Further evidence of the lack of effects on chromosomes in vitro was obtained when the substance was tested according to OECD 473 and under GLP. No statistically significant increase in the frequency of cells with chromosome aberrations was observed in either the initial or the repeat experiment when tested with and without metabolic activation up to a dose level that was limited by the onset of precipitate. Appropriate solvent and positive controls were included and gave expected results.

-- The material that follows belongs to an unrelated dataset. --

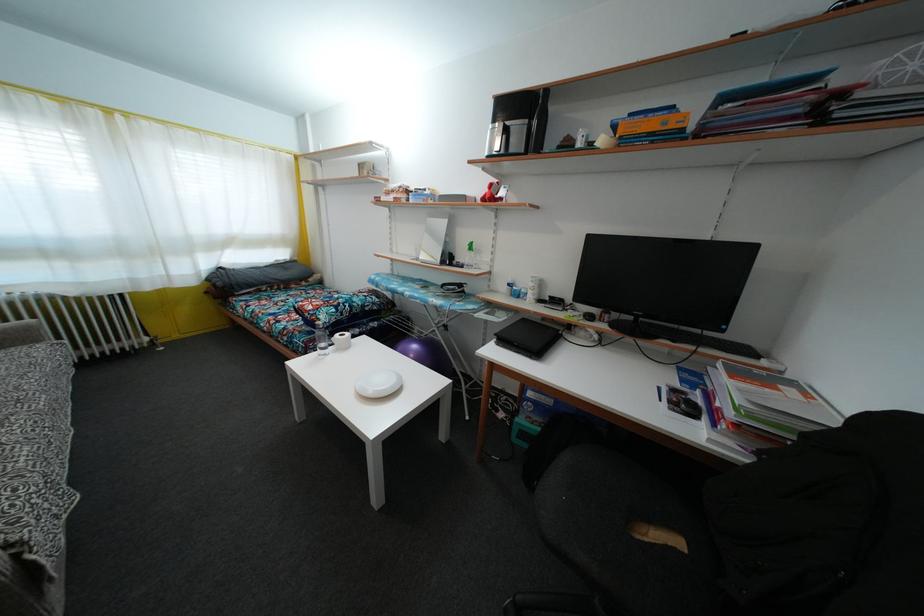
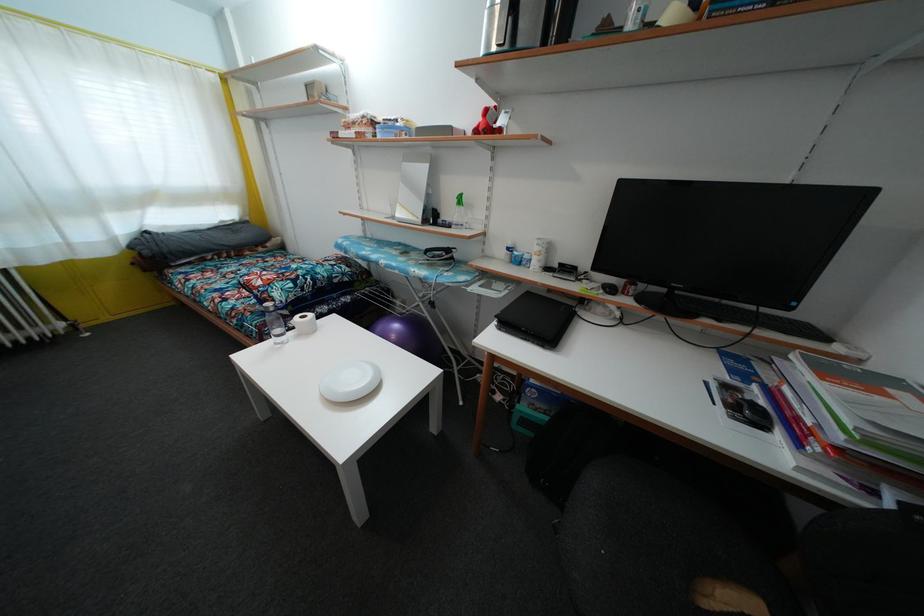
In the second image, find the point that corresponds to point 310,321 in the first image.

(259, 299)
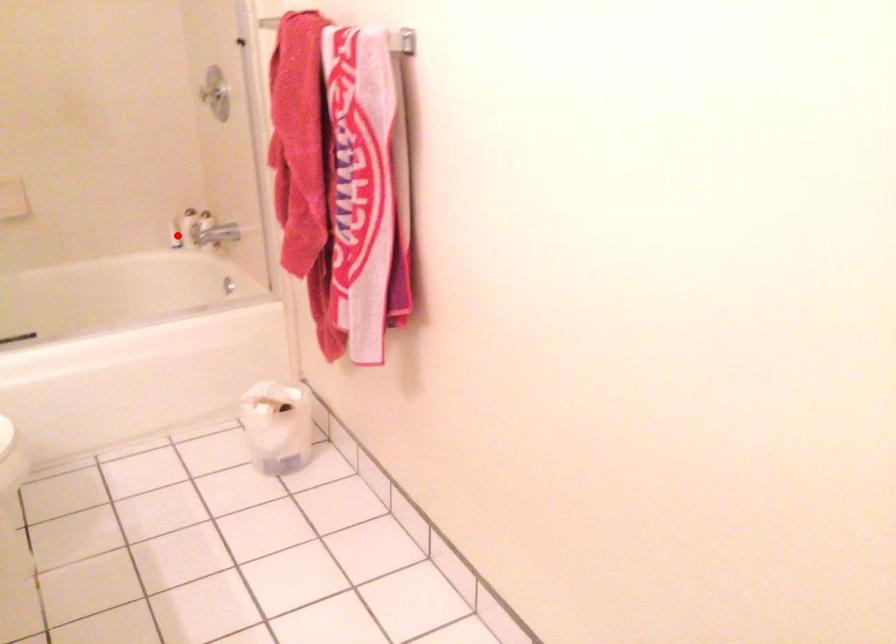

Moreover, in vivo data is available from an in vivo chromosome aberration study on C18 -C50 branched, cyclic and linear hydrocarbons - Distillates (CAS# 848301 -69 -9) conducted according to OECD 475 and under GLP:

The test was conducted using the oral route in groups of seven rats at the maximum recommended dose (MRD) 2000 mg/kg for the 24-hour and 48-hour time points, with 1000 and 500 mg/kg as the lower dose levels. Animals were killed 24 or 48 hours later, the bone marrow was extracted, processed and slide preparations made and stained. Bone marrow cells were scored for the presence of chromosome aberrations.

 

There were no premature deaths seen in any of the test item dose groups. No clinical signs were observed in animals dosed with the test item at any dose level. No marked decreases in the mitotic index mean value were observed in any of the test item dose groups when compared to the vehicle control group. There was no evidence of a statistically significant increase in the incidence of cells with chromosome aberrations excluding gaps in animals dosed with the test item, when the dose groups were compared to the vehicle control group. 

 

The test item did not induce any statistically significant increases in the numbers of polyploid cells at any dose level in any of the exposure groups and it did not induce any significant or dose-related increases in the frequency of chromosome aberrations. The test item was considered to be non-clastogenic to rat bone marrow cells in vivo.

Justification for classification or non-classification

Based on the available read across in vitro and in vivo data, Docosane is not genotoxic and does not require classification according to Regulation 1272/2008/EC.